Beliau shalallahu 'alaihi wasallam memberikan sekurang-kurangnya tiga metode.
Seluruhnya dapat menjadi model bagi guru atau insan pengajar dalam proses
transmisi keilmuan.
Kesabaran
: untuk memahaminya, lihatlah bagaimana kitab suci Alquran diturunkan oleh
Allah Ta'ala kepada Nabi Muhammad SAW melalui Malaikat Jibril. Kitabullah itu
sampai secara berangsur-angsur, tidak seketika utuh. Oleh karena itu,
Rasulullah SAW pun mengajarkan Alquran dan menerapkannya seiring dengan
tahapan-tahapan turunnya teks yang teramat mulia itu. Proses pengajaran ini
memerlukan waktu yang panjang dan daya juang yang tinggi. Hikmahnya, seseorang
hendaknya bersabar dalam memberikan materi-materi keilmuan kepada sasaran
didiknya. Semua butuh proses. Tidak mungkin seketika, karena bila hal yang
buru-buru diterapkan, justru memperbesar peluang miskomunikasi.
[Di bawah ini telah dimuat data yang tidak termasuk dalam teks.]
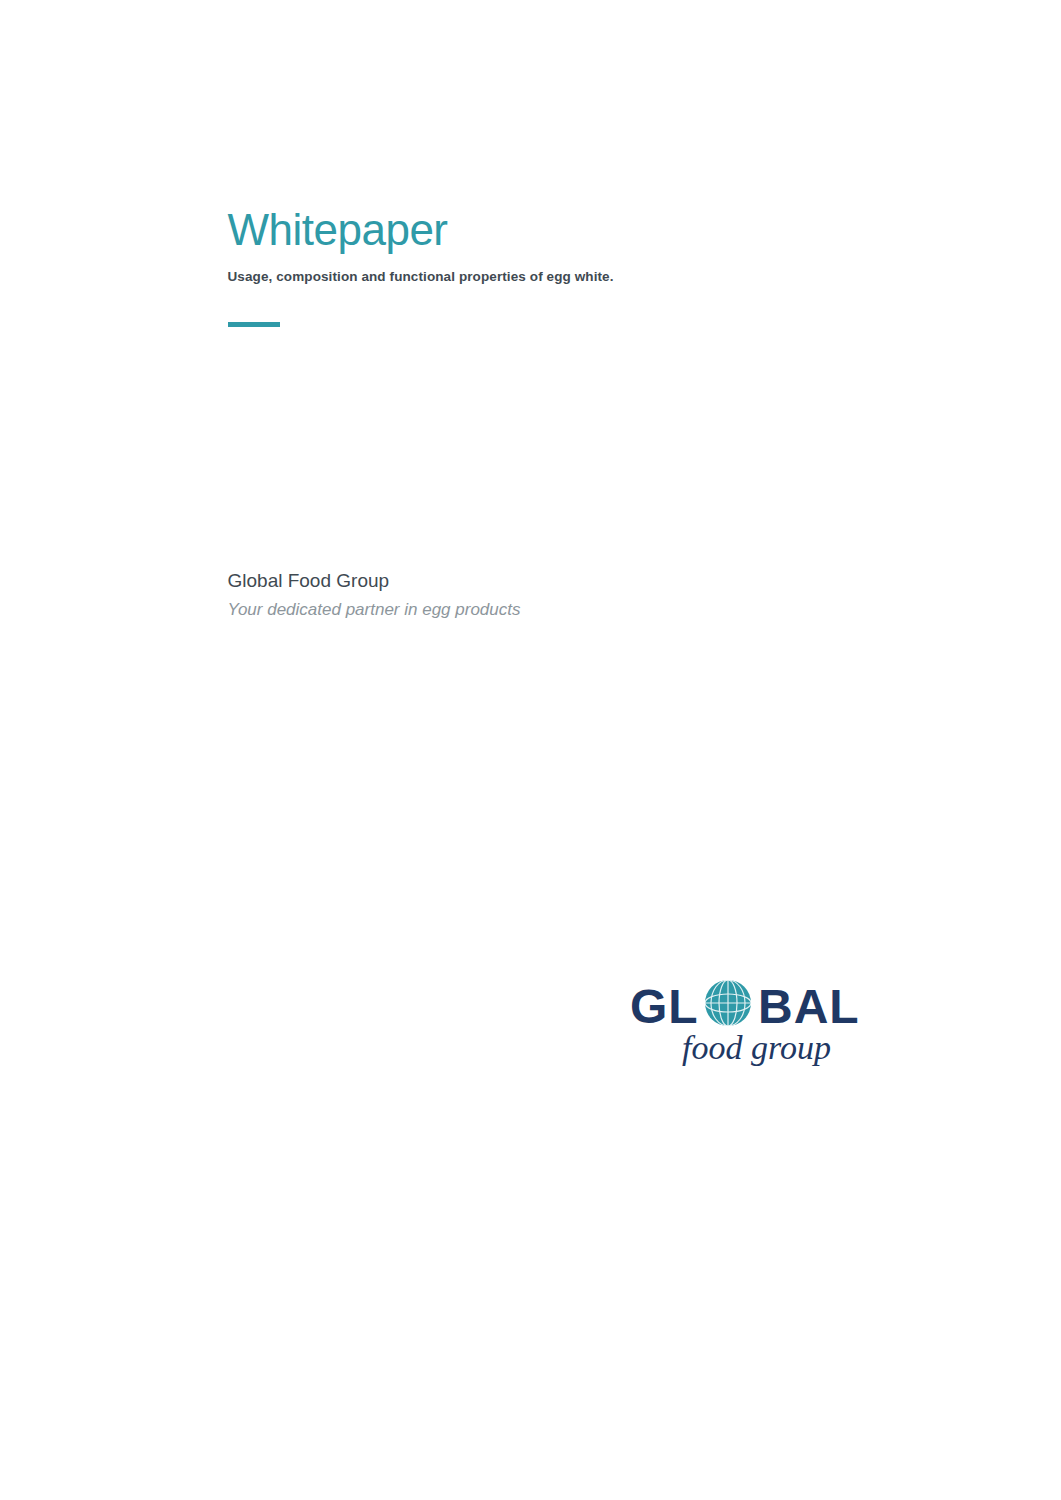Whitepaper
Usage, composition and functional properties of egg white.
Global Food Group
Your dedicated partner in egg products
GL BAL food group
Akrab : meskipun berkedudukan amat mulia di tengah umat manusia, Rasulullah SAW menyukai kerendahan hati. Sebab, itulah kunci dalam menjalin komunikasi dan relasi sosial yang baik dengan siapapun. Dengan demikian, pengajaran ilmu pengetahuan akan lebih diterima dengan simpati dan mendapatkan khalayak yang semakin luas. Tidak mungkin seorang ulama hidup dalam keadaan eksklusif. Adanya kerahiban sendiri dikecam dalam ajaran Islam.
Tak
monoton : adalah wajar bagi seseorang untuk bosan dalam menghadapi rutinitas.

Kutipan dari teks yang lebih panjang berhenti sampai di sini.